For the past 21 years, we have operated a farm market, Silver Spring Farm Market, that is a bit closer to Syracuse. We’re open from May to December and our biggest commodity there is flowers, hanging baskets and plants. In the summer we also sell produce, fall is mums and pumpkins and then Christmas trees in winter.
When we bought it years ago, we happened to have a good year for milk prices and had sold some cattle. The couple that owned it was older and wanted to retire and move back up north. It came up for sale and there were a couple other farms looking at it. I guess we were the only ones who could come up with the down payment though because we were the ones who were able to purchase it.
It was very lucrative the first two or three years, then other people saw us doing it and two other places sprung up down the road. Then big stores like Lowes, Walmart and Home Depot started selling flowers. The competition with these operations cut into us with both margins and volumes. So we’ve been breaking even and paying the expenses over the years. But it’s been something Sue’s always wanted to do.
This year was by far the best year we have ever had. With the COVID crisis, people were staying home, taking care of their gardens, planting vegetables. Our parking lot wasn’t big enough this year. It was one of the few things that, for us, COVID was really helpful.

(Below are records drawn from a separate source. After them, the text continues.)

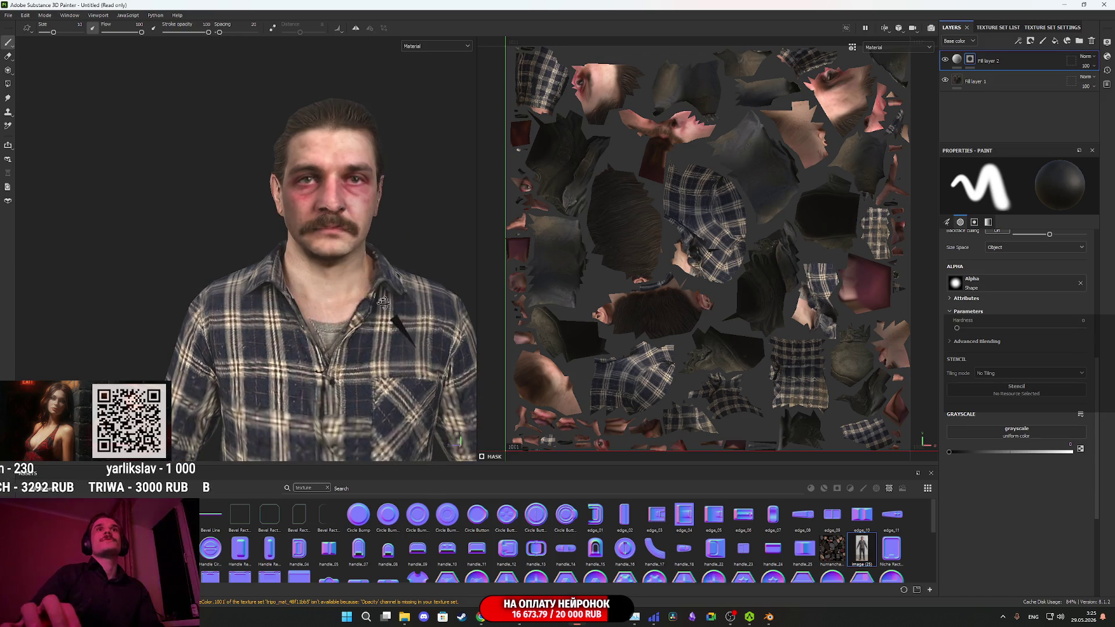
left_click_drag(383, 302, 292, 282)
scroll(292, 281, "up", 3)
mouse_move(297, 240)
left_mouse_down()
mouse_move(236, 212)
mouse_move(350, 223)
mouse_move(386, 242)
mouse_move(199, 232)
mouse_move(302, 222)
left_mouse_up()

We never expected that but it happened. Our competitors down the road said the same things. I don’t think people wanted to go to the larger stores. Instead they came to the local places and supported us. Hopefully they may realize, they want to do that next year too and people’s habits will change. People wanted to drink more milk because they stayed home. I hope that continues happening.
Describe your farm setup, facilities, crops, etc.

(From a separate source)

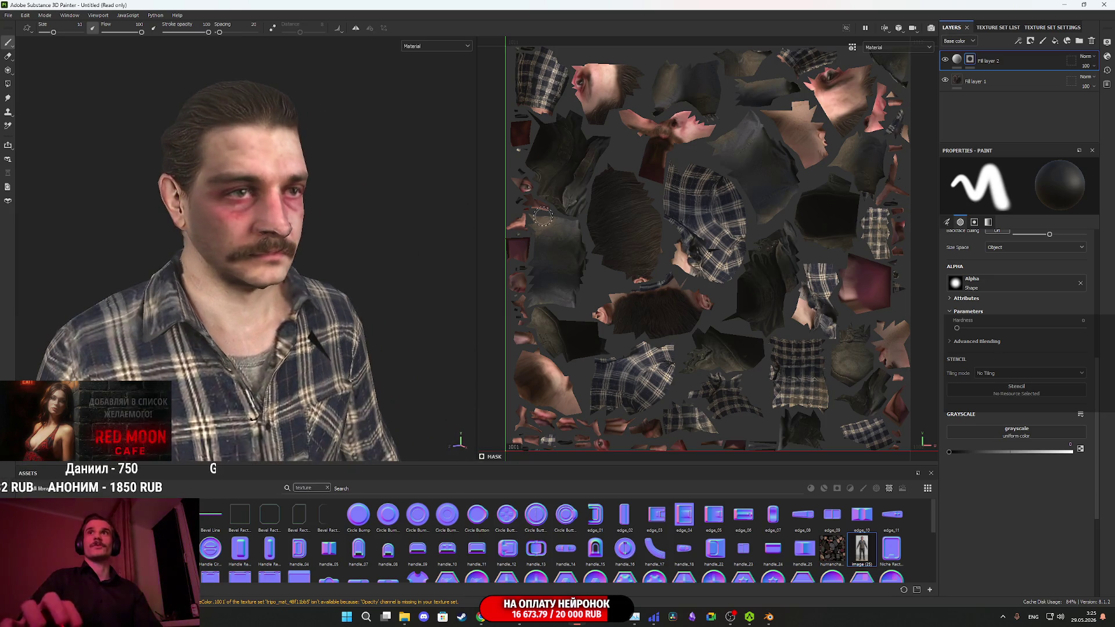
left_click(1107, 5)
left_click(546, 320)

Our farm consists of 200 owned acres and an additional 100 rented. We milk about 100 cows and then have the appropriate number of replacements for these animals. Our cows are milked in a tie stall barn.
I think our herd looks really good right now. We had eight new Excellent cows this past appraisal, almost half our herd is Excellent. I noticed on our appraisal print out that they give the average appraisal score of all your cows and ours is 88. That was exciting.

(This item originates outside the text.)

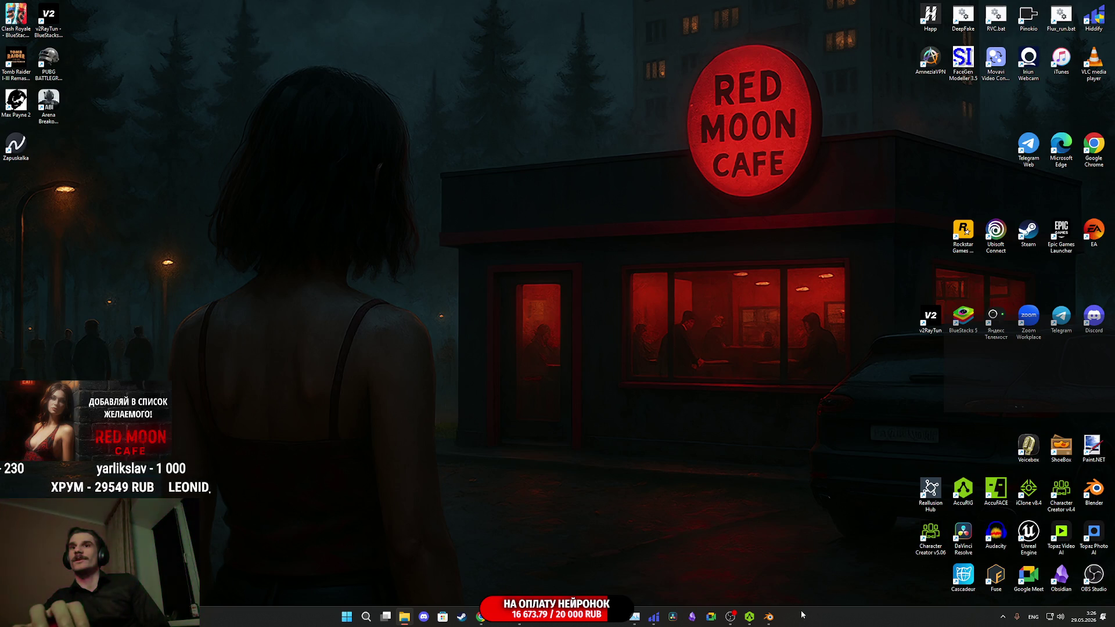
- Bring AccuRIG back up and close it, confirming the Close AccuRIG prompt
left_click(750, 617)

We used to milk more; the barn holds 110 cows. But we have had to streamline. Our new milk processor offers a big quality premium. So, we are focusing even more on quality now.
Calves are raised in hutches while on milk, then moved into an enclosed, well-ventilated calf barn until they’re about six months old. After that until close to calving, they’re in a heifer freestall and either bred with a young bull we have here or with artificial insemination.
Our son, Charlie, is on the farm with me full-time. Our daughter, Ali, comes to the farm to help with operations six days a week and then goes to her fulltime career at a local bank. Sue runs the farm market. Our other daughter, Jenny, lives in Indiana now but still owns several head here. She visits us a few times each year with her husband, Josh Gordon, and their four children.
I think we’re typical of other Jersey herd sin the country where they’ve been in business for a long time, multi-generational herds. We are content with our size. In the surrounding area and our county, there’s probably a handful, if that, of herds left our size, some even smaller. I think it’s typical for a lot of reasons in the country that things have evolved this way.
We have had to struggle, like a lot of herds will tell you they do, especially the last four years. But we are still in business. I believe having Jerseys is really what sets us apart from some of the herds that have gone. With the high components and other advantages Jerseys have, I’m really happy we have them and have for such a long time.
It gives us a profile similar to other herds around the country. We talked earlier how a lot of the top show cattle become top show cattle. We’re one of many herds that just hope to have some like that. We have sold two cows this year, so we’re still making those kind. It’s just a matter of finding them and getting them into the right stream.
Most of this stuff is ancient history, but it happened. We will never forget it. We’ve been involved with shows for a such a long time, my whole life really.